===== DATA FOR PROCESSING
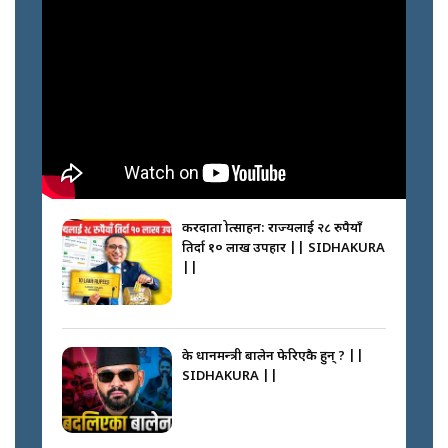
करदाता प्रोत्साहन: राज्यलाई २८ रुपैयाँ
तिर्दा १० लाख उपहार || SIDHAKURA
||
के प्रधानमन्त्री बालेन फेरिएकै हुन् ? ||
SIDHAKURA ||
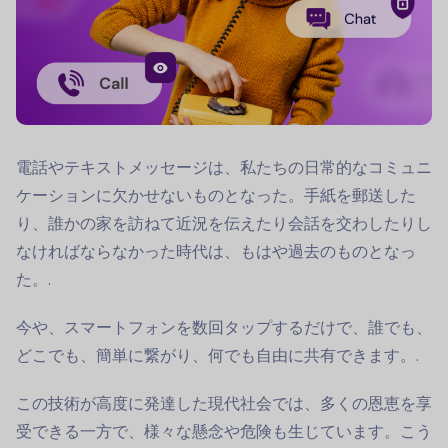
電話やテキストメッセージは、私たちの日常的なコミュニ
ケーションに欠かせないものとなった。手紙を郵送した
り、誰かの家を訪ねて近況を伝えたり会話を交わしたりし
なければならなかった時代は、もはや過去のものとなっ
た。.
今や、スマートフォンを数回タップするだけで、誰でも、
どこでも、簡単に繋がり、何でも自由に共有できます。.
この技術が高度に発達した現代社会では、多くの恩恵を享
受できる一方で、様々な懸念や危険も生じています。こう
==========
• [YOUR TASK] All preceding records should be duplicated verbatim, images excepted.

• [TASK OUTPUT]
करदाता प्रोत्साहन: राज्यलाई २८ रुपैयाँ
तिर्दा १० लाख उपहार || SIDHAKURA
||
के प्रधानमन्त्री बालेन फेरिएकै हुन् ? ||
SIDHAKURA ||
電話やテキストメッセージは、私たちの日常的なコミュニ
ケーションに欠かせないものとなった。手紙を郵送した
り、誰かの家を訪ねて近況を伝えたり会話を交わしたりし
なければならなかった時代は、もはや過去のものとなっ
た。.
今や、スマートフォンを数回タップするだけで、誰でも、
どこでも、簡単に繋がり、何でも自由に共有できます。.
この技術が高度に発達した現代社会では、多くの恩恵を享
受できる一方で、様々な懸念や危険も生じています。こう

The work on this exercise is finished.